# [Data]
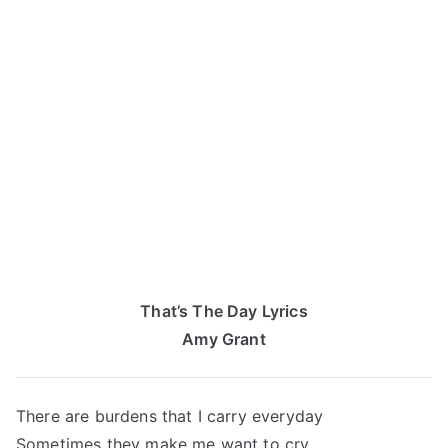
That’s The Day Lyrics
Amy Grant
There are burdens that I carry everyday
Sometimes they make me want to cry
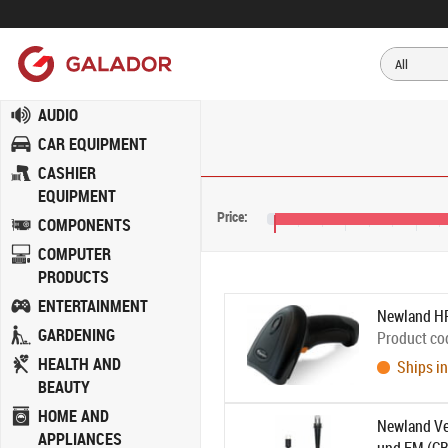
AUDIO
CAR EQUIPMENT
CASHIER
EQUIPMENT
Price:
COMPONENTS
€20
€28
€36
COMPUTER
PRODUCTS
ENTERTAINMENT
Newland H
GARDENING
Product co
HEALTH AND
Ships in
BEAUTY
HOME AND
Newland Ve
APPLIANCES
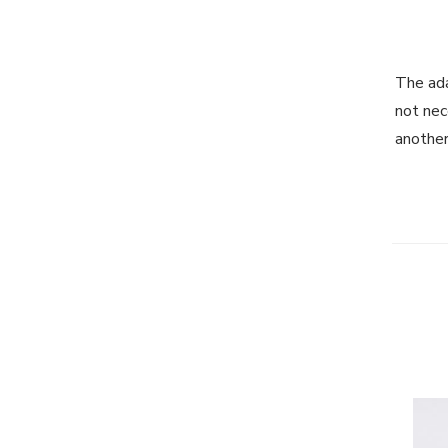
The ada
not nec
another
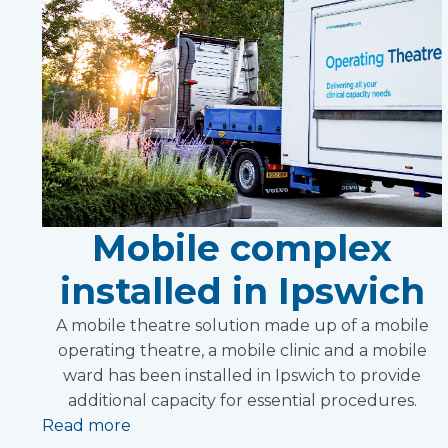
Mobile complex
installed in Ipswich
A mobile theatre solution made up of a mobile
operating theatre, a mobile clinic and a mobile
ward has been installed in Ipswich to provide
additional capacity for essential procedures.
Read more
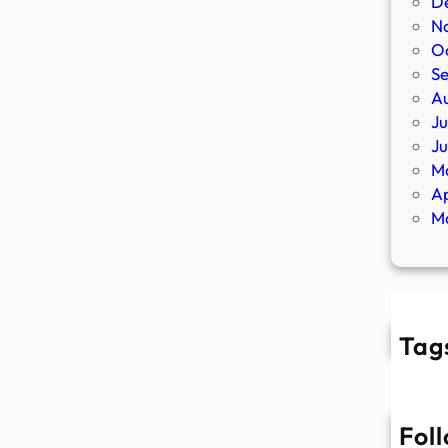
D
N
O
S
A
Ju
J
M
Ap
M
Tag
Fol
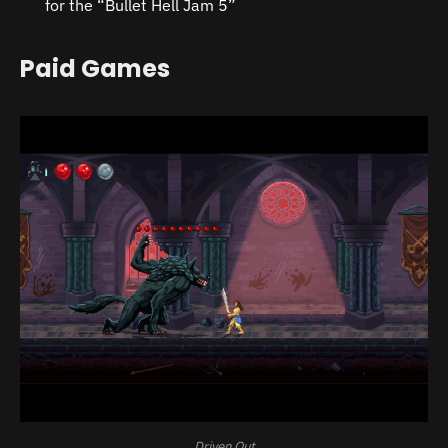
for the “Bullet Hell Jam 5”
Paid Games
Driven Out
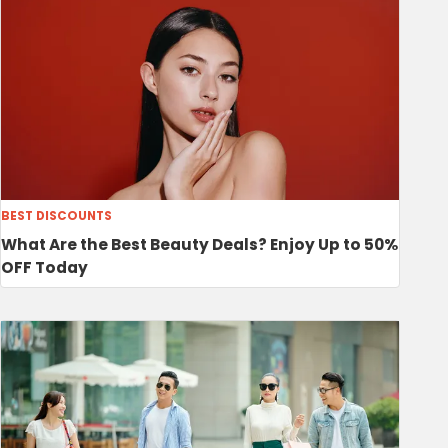
BEST DISCOUNTS
What Are the Best Beauty Deals? Enjoy Up to 50%
OFF Today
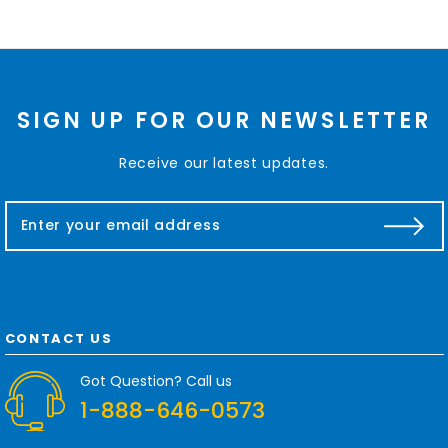
SIGN UP FOR OUR NEWSLETTER
Receive our latest updates.
E
m
a
i
l
A
d
CONTACT US
d
r
Got Question? Call us
e
1-888-646-0573
s
s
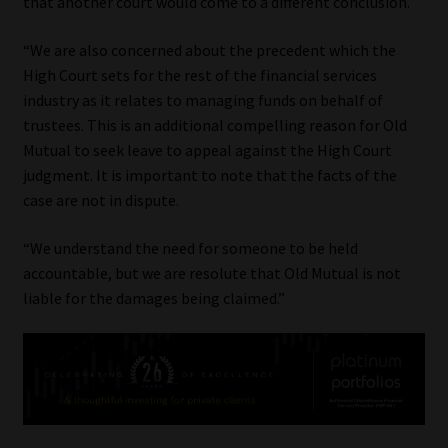
that another court would come to a different conclusion.
“We are also concerned about the precedent which the
High Court sets for the rest of the financial services
industry as it relates to managing funds on behalf of
trustees. This is an additional compelling reason for Old
Mutual to seek leave to appeal against the High Court
judgment. It is important to note that the facts of the
case are not in dispute.
“We understand the need for someone to be held
accountable, but we are resolute that Old Mutual is not
liable for the damages being claimed.”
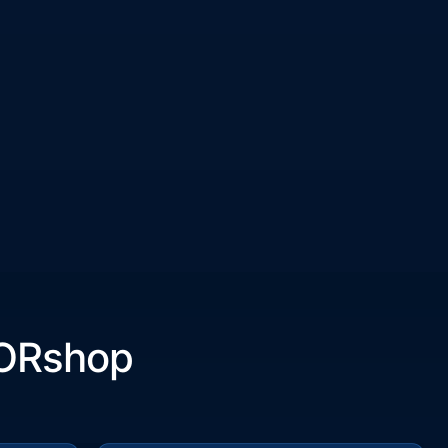
ORshop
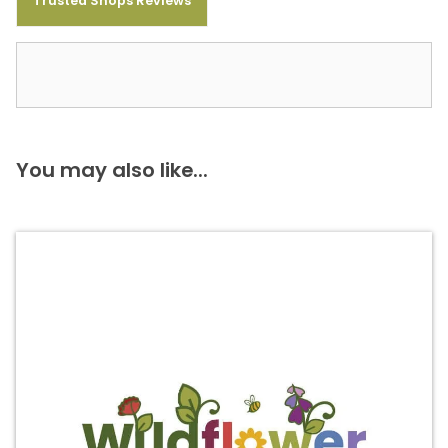
Trusted Shops Reviews
You may also like...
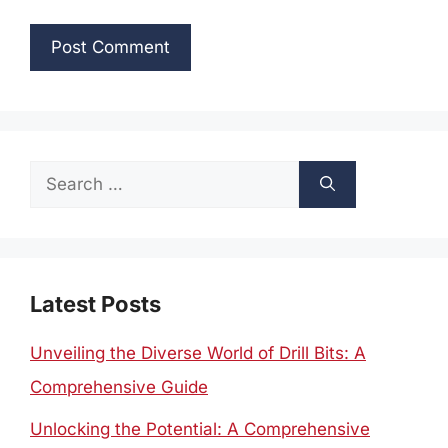
Search
for:
Latest Posts
Unveiling the Diverse World of Drill Bits: A
Comprehensive Guide
Unlocking the Potential: A Comprehensive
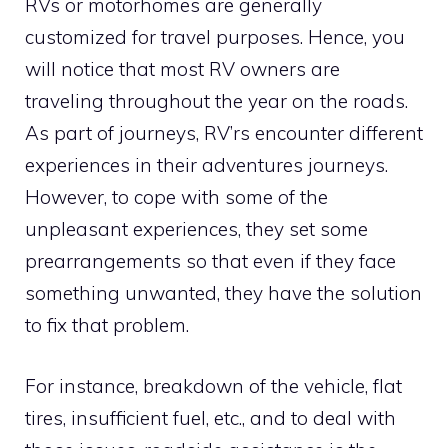
RVs or motorhomes are generally
customized for travel purposes. Hence, you
will notice that most RV owners are
traveling throughout the year on the roads.
As part of journeys, RV’rs encounter different
experiences in their adventures journeys.
However, to cope with some of the
unpleasant experiences, they set some
prearrangements so that even if they face
something unwanted, they have the solution
to fix that problem.
For instance, breakdown of the vehicle, flat
tires, insufficient fuel, etc., and to deal with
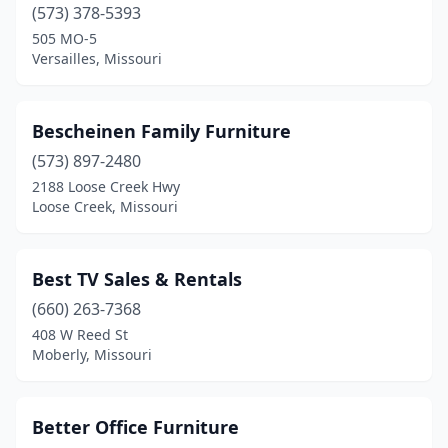
Washington
(7)
(573) 378-5393
505 MO-5
Waynesville
(1)
Versailles, Missouri
Webster Groves
(3)
Weldon Spring
(1)
Bescheinen Family Furniture
(573) 897-2480
Wentzville
(1)
2188 Loose Creek Hwy
Loose Creek, Missouri
West Plains
(8)
Weston
(2)
Best TV Sales & Rentals
Williamsburg
(1)
(660) 263-7368
Windsor
(1)
408 W Reed St
Moberly, Missouri
Wright City
(3)
Better Office Furniture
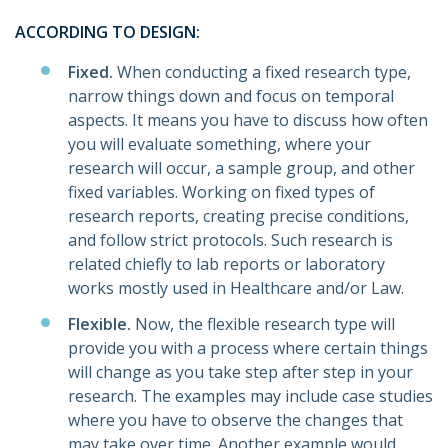
ACCORDING TO DESIGN:
Fixed.
When conducting a fixed research type,
narrow things down and focus on temporal
aspects. It means you have to discuss how often
you will evaluate something, where your
research will occur, a sample group, and other
fixed variables. Working on fixed types of
research reports, creating precise conditions,
and follow strict protocols. Such research is
related chiefly to lab reports or laboratory
works mostly used in Healthcare and/or Law.
Flexible.
Now, the flexible research type will
provide you with a process where certain things
will change as you take step after step in your
research. The examples may include case studies
where you have to observe the changes that
may take over time. Another example would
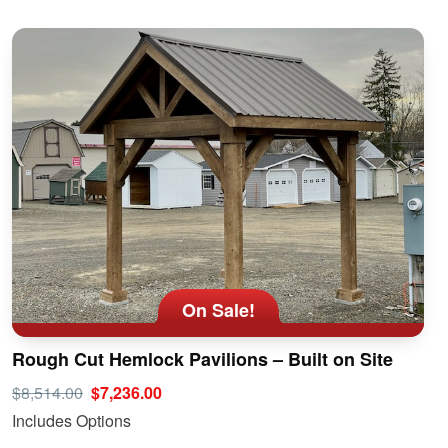
On Sale!
Rough Cut Hemlock Pavilions – Built on Site
$8,514.00
$7,236.00
Includes Options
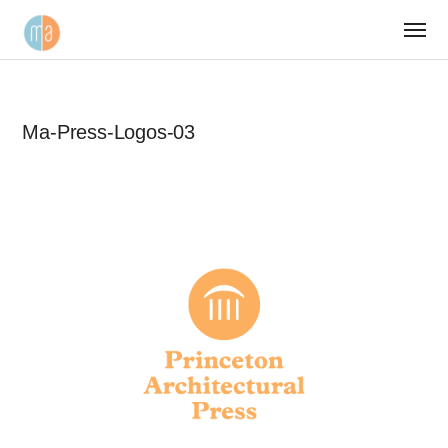
Ma-Press-Logos-03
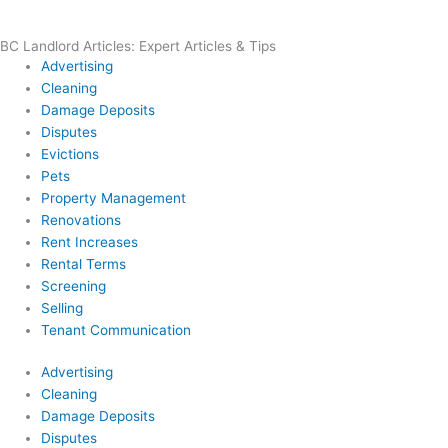
BC Landlord Articles: Expert Articles & Tips
Advertising
Cleaning
Damage Deposits
Disputes
Evictions
Pets
Property Management
Renovations
Rent Increases
Rental Terms
Screening
Selling
Tenant Communication
Advertising
Cleaning
Damage Deposits
Disputes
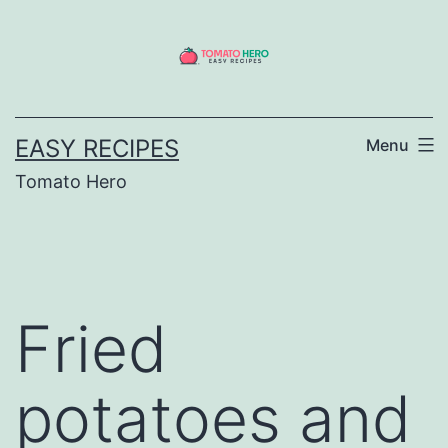
Skip
to
content
EASY RECIPES
Menu
Tomato Hero
Fried
potatoes and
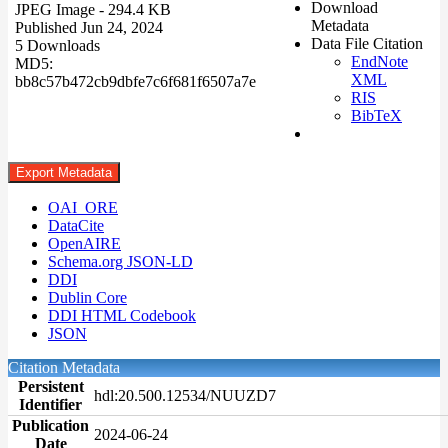
Download
JPEG Image
- 294.4 KB
Metadata
Published Jun 24, 2024
Data File Citation
5 Downloads
EndNote
MD5:
XML
bb8c57b472cb9dbfe7c6f681f6507a7e
RIS
BibTeX
Export Metadata
OAI_ORE
DataCite
OpenAIRE
Schema.org JSON-LD
DDI
Dublin Core
DDI HTML Codebook
JSON
Citation Metadata
Persistent
hdl:20.500.12534/NUUZD7
Identifier
Publication
2024-06-24
Date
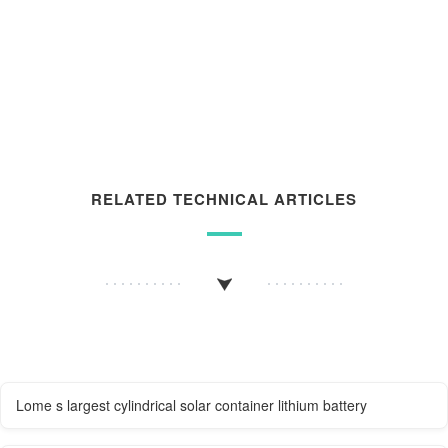
RELATED TECHNICAL ARTICLES
Lome s largest cylindrical solar container lithium battery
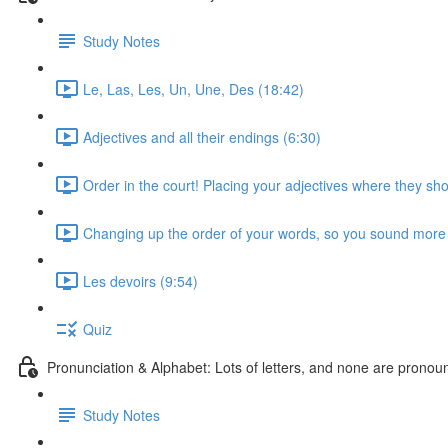
Study Notes
Le, Las, Les, Un, Une, Des (18:42)
Adjectives and all their endings (6:30)
Order in the court! Placing your adjectives where they sho
Changing up the order of your words, so you sound more 
Les devoirs (9:54)
Quiz
Pronunciation & Alphabet: Lots of letters, and none are pronounc
Study Notes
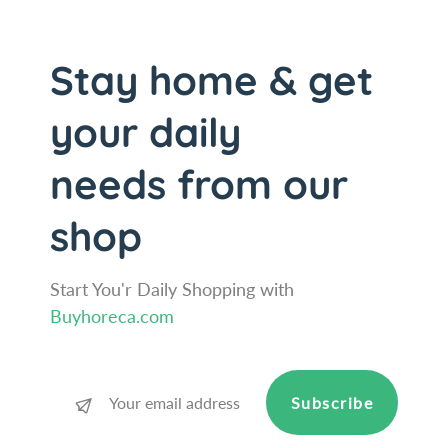
a
L
c
a
q
c
Stay home & get
u
q
e
u
your daily
r
e
e
r
needs from our
d
e
B
d
e
B
shop
e
e
c
e
h
c
Start You'r Daily Shopping with
-
h
Buyhoreca.com
W
-
o
W
o
o
d
o
Subscribe
S
d
a
S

# [Exercise objective]
Turn all of the lines above into a JSON list of strings, one string per line, omitting blank lines and leaving out the pictures.

# [Exercise solution]
[
  "That’s The Day Lyrics",
  "Amy Grant",
  "There are burdens that I carry everyday",
  "Sometimes they make me want to cry",
  "AUDIO",
  "CAR EQUIPMENT",
  "CASHIER",
  "EQUIPMENT",
  "Price:",
  "COMPONENTS",
  "€20",
  "€28",
  "€36",
  "COMPUTER",
  "PRODUCTS",
  "ENTERTAINMENT",
  "Newland H",
  "GARDENING",
  "Product co",
  "HEALTH AND",
  "Ships in",
  "BEAUTY",
  "HOME AND",
  "Newland Ve",
  "APPLIANCES",
  "The ada",
  "not nec",
  "another",
  "Mobile complex",
  "installed in Ipswich",
  "A mobile theatre solution made up of a mobile",
  "operating theatre, a mobile clinic and a mobile",
  "ward has been installed in Ipswich to provide",
  "additional capacity for essential procedures.",
  "Read more",
  "D",
  "N",
  "O",
  "S",
  "A",
  "Ju",
  "J",
  "M",
  "Ap",
  "M",
  "Tag",
  "Fol",
  "for the “Bullet Hell Jam 5”",
  "Paid Games",
  "Driven Out",
  "BEST DISCOUNTS",
  "What Are the Best Beauty Deals? Enjoy Up to 50%",
  "OFF Today",
  "SIGN UP FOR OUR NEWSLETTER",
  "Receive our latest updates.",
  "E",
  "m",
  "a",
  "i",
  "l",
  "A",
  "d",
  "CONTACT US",
  "d",
  "r",
  "Got Question? Call us",
  "e",
  "1-888-646-0573",
  "s",
  "s",
  "that another court would come to a different conclusion.",
  "“We are also concerned about the precedent which the",
  "High Court sets for the rest of the financial services",
  "industry as it relates to managing funds on behalf of",
  "trustees. This is an additional compelling reason for Old",
  "Mutual to seek leave to appeal against the High Court",
  "judgment. It is important to note that the facts of the",
  "case are not in dispute.",
  "“We understand the need for someone to be held",
  "accountable, but we are resolute that Old Mutual is not",
  "liable for the damages being claimed.”",
  "ORshop",
  "Trusted Shops Reviews",
  "You may also like...",
  "Search",
  "for:",
  "Latest Posts",
  "Unveiling the Diverse World of Drill Bits: A",
  "Comprehensive Guide",
  "Unlocking the Potential: A Comprehensive",
  "RVs or motorhomes are generally",
  "customized for travel purposes. Hence, you",
  "will notice that most RV owners are",
  "traveling throughout the year on the roads.",
  "As part of journeys, RV’rs encounter different",
  "experiences in their adventures journeys.",
  "However, to cope with some of the",
  "unpleasant experiences, they set some",
  "prearrangements so that even if they face",
  "something unwanted, they have the solution",
  "to fix that problem.",
  "For instance, breakdown of the vehicle, flat",
  "tires, insufficient fuel, etc., and to deal with",
  "Washington",
  "(7)",
  "(573) 378-5393",
  "505 MO-5",
  "Waynesville",
  "(1)",
  "Versailles, Missouri",
  "Webster Groves",
  "(3)",
  "Weldon Spring",
  "(1)",
  "Bescheinen Family Furniture",
  "(573) 897-2480",
  "Wentzville",
  "(1)",
  "2188 Loose Creek Hwy",
  "Loose Creek, Missouri",
  "West Plains",
  "(8)",
  "Weston",
  "(2)",
  "Best TV Sales & Rentals",
  "Williamsburg",
  "(1)",
  "(660) 263-7368",
  "Windsor",
  "(1)",
  "408 W Reed St",
  "Moberly, Missouri",
  "Wright City",
  "(3)",
  "Better Office Furniture",
  "ACCORDING TO DESIGN:",
  "Fixed.",
  "When conducting a fixed research type,",
  "narrow things down and focus on temporal",
  "aspects. It means you have to discuss how often",
  "you will evaluate something, where your",
  "research will occur, a sample group, and other",
  "fixed variables. Working on fixed types of",
  "research reports, creating precise conditions,",
  "and follow strict protocols. Such research is",
  "related chiefly to lab reports or laboratory",
  "works mostly used in Healthcare and/or Law.",
  "Flexible.",
  "Now, the flexible research type will",
  "provide you with a process where certain things",
  "will change as you take step after step in your",
  "research. The examples may include case studies",
  "where you have to observe the changes that",
  "may take over time. Another example would",
  "On Sale!",
  "Rough Cut Hemlock Pavilions – Built on Site",
  "$8,514.00",
  "$7,236.00",
  "Includes Options",
  "Ma-Press-Logos-03",
  "BC Landlord Articles: Expert Articles & Tips",
  "Advertising",
  "Cleaning",
  "Damage Deposits",
  "Disputes",
  "Evictions",
  "Pets",
  "Property Management",
  "Renovations",
  "Rent Increases",
  "Rental Terms",
  "Screening",
  "Selling",
  "Tenant Communication",
  "Advertising",
  "Cleaning",
  "Damage Deposits",
  "Disputes",
  "Skip",
  "to",
  "content",
  "EASY RECIPES",
  "Menu",
  "Tomato Hero",
  "Fried",
  "potatoes and",
  "Download",
  "JPEG Image",
  "- 294.4 KB",
  "Metadata",
  "Published Jun 24, 2024",
  "Data File Citation",
  "5 Downloads",
  "EndNote",
  "MD5:",
  "XML",
  "bb8c57b472cb9dbfe7c6f681f6507a7e",
  "RIS",
  "BibTeX",
  "Export Metadata",
  "OAI_ORE",
  "DataCite",
  "OpenAIRE",
  "Schema.org JSON-LD",
  "DDI",
  "Dublin Core",
  "DDI HTML Codebook",
  "JSON",
  "Citation Metadata",
  "Persistent",
  "hdl:20.500.12534/NUUZD7",
  "Identifier",
  "Publication",
  "2024-06-24",
  "Date",
  "RELATED TECHNICAL ARTICLES",
  "Lome s largest cylindrical solar container lithium battery",
  "Study Notes",
  "Le, Las, Les, Un, Une, Des (18:42)",
  "Adjectives and all their endings (6:30)",
  "Order in the court! Placing your adjectives where they sho",
  "Changing up the order of your words, so you sound more ",
  "Les devoirs (9:54)",
  "Quiz",
  "Pronunciation & Alphabet: Lots of letters, and none are pronounc",
  "Study Notes",
  "a",
  "L",
  "c",
  "a",
  "q",
  "c",
  "Stay home & get",
  "u",
  "q",
  "e",
  "u",
  "your daily",
  "r",
  "e",
  "e",
  "r",
  "needs from our",
  "d",
  "e",
  "B",
  "d",
  "e",
  "B",
  "shop",
  "e",
  "e",
  "c",
  "e",
  "h",
  "c",
  "Start You'r Daily Shopping with",
  "-",
  "h",
  "Buyhoreca.com",
  "W",
  "-",
  "o",
  "W",
  "o",
  "o",
  "d",
  "o",
  "Subscribe",
  "S",
  "d",
  "a",
  "S"
]